MOTOR RACING / BRIAN MURPHY : Ojai’s Moore Shifts Credit to Kauffman
The lights were on again at Ventura Raceway on Friday night after a two-week break. Figuratively, though, the brightest lights shone on Paul Moore of Ojai.
Moore is the points leader in Ventura’s Street Stock oval division and, should he hold on to his lead, would become the first racer in that raceway’s history to win points titles in both the Street Stock and Mini Stock divisions. Moore won a Mini Stock points championship in 1987.
But press Moore to explain his success and he defers to car owner and crew chief Greg Kauffman of Ventura, who is blind.
“He builds motors, he builds rear ends, he maintains the car, he’s just amazing,” Moore said of Kauffman. “You work with the guy and you forget he’s blind.”
Kauffman isn’t the type to talk about himself, either. He gives credit to his wife, Maureen, who helps him build the car, and fellow crew member Gary Bickman. And to his father Austin, who finances the whole operation. “We want to be the first one out there to win both championships,” Kauffman said. “There’s never been a repeat champion out there and that’s all we’re thinking about.”
Moore, with 885 points before Friday’s racing, comfortably leads second-place Jim Firsich (725) with about half the season remaining.
Looking to the future, Moore said that he and Kauffman would like to dabble in the Grand American Modified division, a class expected to make its debut at Ventura next spring. The Grand Americans currently are in their first year at Saugus Speedway.
“We’ve talked about it,” Kauffman said. “But right now we better worry about winning the championship.”
Racy racer: Ventura Raceway regular Zeke DeRose Jr. of Sun Valley is not your average Street Stock racer. Then again, he’s not your average bartender, either.
That’s because DeRose, a Street Stock racer Friday nights at Ventura and a bartender at the Starlite tavern in North Hollywood on other nights, has a hobby not usually found among practitioners of either profession.

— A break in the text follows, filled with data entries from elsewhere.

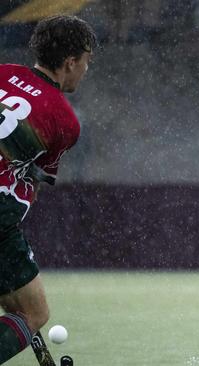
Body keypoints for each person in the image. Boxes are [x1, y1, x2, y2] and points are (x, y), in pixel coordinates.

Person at [0, 15, 96, 364]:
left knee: (26, 310)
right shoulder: (65, 122)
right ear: (70, 62)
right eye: (86, 62)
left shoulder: (3, 71)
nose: (86, 70)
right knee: (32, 315)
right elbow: (36, 180)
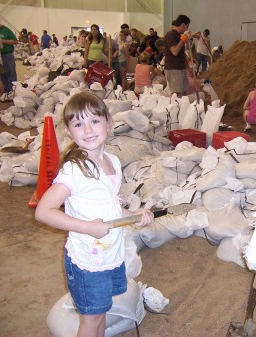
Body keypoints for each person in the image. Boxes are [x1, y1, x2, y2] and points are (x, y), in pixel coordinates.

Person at [35, 92, 153, 337]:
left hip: (109, 255)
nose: (87, 129)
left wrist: (134, 215)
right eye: (78, 124)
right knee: (91, 320)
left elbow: (110, 206)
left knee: (100, 314)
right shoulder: (74, 169)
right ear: (69, 131)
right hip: (87, 263)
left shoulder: (112, 161)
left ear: (109, 123)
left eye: (94, 121)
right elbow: (43, 211)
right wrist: (88, 227)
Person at [163, 14, 191, 96]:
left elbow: (181, 52)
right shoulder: (170, 35)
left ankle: (181, 108)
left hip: (180, 68)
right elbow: (174, 51)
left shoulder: (178, 36)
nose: (187, 29)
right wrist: (183, 40)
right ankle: (174, 108)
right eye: (187, 26)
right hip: (174, 68)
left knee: (182, 92)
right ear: (183, 25)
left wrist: (187, 63)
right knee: (176, 94)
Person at [0, 15, 18, 101]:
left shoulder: (6, 30)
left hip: (7, 55)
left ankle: (12, 91)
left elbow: (15, 41)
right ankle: (4, 93)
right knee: (1, 75)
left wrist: (2, 41)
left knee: (11, 73)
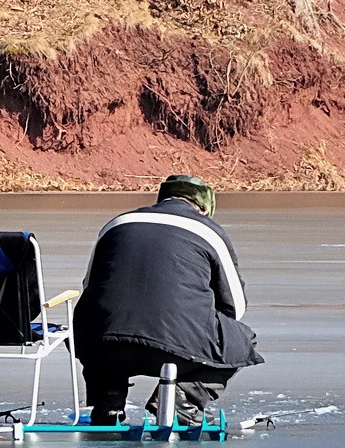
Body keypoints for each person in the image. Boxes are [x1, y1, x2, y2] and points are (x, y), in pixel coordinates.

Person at [73, 174, 262, 426]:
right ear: (205, 209)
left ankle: (108, 400)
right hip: (177, 346)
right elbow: (235, 306)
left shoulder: (117, 223)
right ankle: (183, 400)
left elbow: (90, 287)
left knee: (101, 322)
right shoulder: (207, 230)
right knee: (243, 340)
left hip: (101, 344)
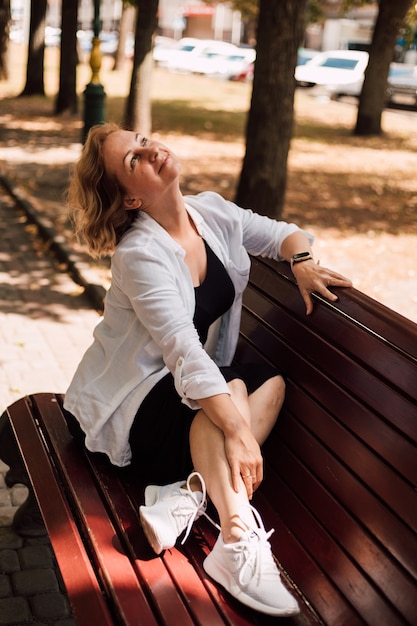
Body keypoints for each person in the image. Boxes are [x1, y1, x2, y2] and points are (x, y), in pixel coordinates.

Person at [63, 123, 352, 617]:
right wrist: (238, 429)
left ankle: (188, 493)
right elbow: (184, 352)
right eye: (134, 159)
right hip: (124, 405)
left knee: (270, 383)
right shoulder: (139, 254)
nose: (151, 150)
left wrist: (301, 259)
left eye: (142, 140)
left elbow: (282, 234)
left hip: (180, 390)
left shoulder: (211, 212)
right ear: (130, 200)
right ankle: (236, 540)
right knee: (226, 399)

DeRose is a part-time exotic dancer.
DeRose, 36, said that every once in a while he likes to get out from behind the bar and do some dirty dancing in front of screaming women. To him, it’s all in good fun.
“It’s a fun way to tease (women) back after they tease me,” DeRose said with a chuckle. “It’s just a way to get back, so I get out and do it every once in a while.”
He has not had much trouble getting to the front of the pack on the track this season. DeRose is currently fifth in the points standings in the Street Stock oval division at Ventura and fourth in the Street Stock figure eight.
DeRose decided to race at Ventura after Ascot Park closed last November. Buoyed by his success there, he said he is contemplating racing at Saugus Speedway next season.
A word of warning to race officials, however: Be careful when you ask DeRose to strip down his engine after a win.
It’s not over...: Hoopermania--a state of mind in which a race fan believes that Palmdale’s Lance Hooper already has wrapped up the Sportsman points title at Saugus Speedway--might be an idea before its time.
Carson’s Gary Sigman has quietly crept back to within eight points of Hooper after his most recent race July 6. The Sportsman cars will return to Saugus next Saturday. Hooper, 24, stole headlines and thunder with his fifth main-event win of the season June 22, which gave him a 19-point lead over Sigman.
But Sigman’s consistency--he has finished out of the top six only twice in 12 races--is keeping the 52-year-old veteran in the hunt. Hooper has 232 points to Sigman’s 224. Their nearest challenger, Rod Johnson of Canyon Country, has 158 points.
Sigman prefers to think of himself as playing tortoise to Hooper’s hare. Even when Hooper won four 50-lap races at Orange Show Speedway in San Bernardino in May, Sigman collected two second-place finishes and a third-place finish during the same races.
“We’ve been going back and forth a little bit,” said Sigman, who led the points standings before Hooper blazed past him on the strength of his main-event wins. “I’m just trying to finish ahead of him every night I can now.”
While Sigman concedes that Hooper is a better qualifier, he believes that in a 40-lap race, the two are fairly even. What’s more, he looks forward to the next 2 1/2 months of racing with Hooper for another reason--he likes him.
“Of all the people I’ve raced with over the years, I like racing with Lance above just about anybody,” Sigman said. “I just like the guy.”
Here’s to a friendly rivalry.
Drawing card: On a night when the Sportsman division is taking a week off at Saugus Speedway, race promoters and officials have gone the extra mile to make sure attendance doesn’t suffer accordingly.
The solution? The semifinals of a bikini contest will be held at the speedway tonight at 7. Winners of tonight’s contest will advance to the finals later this month.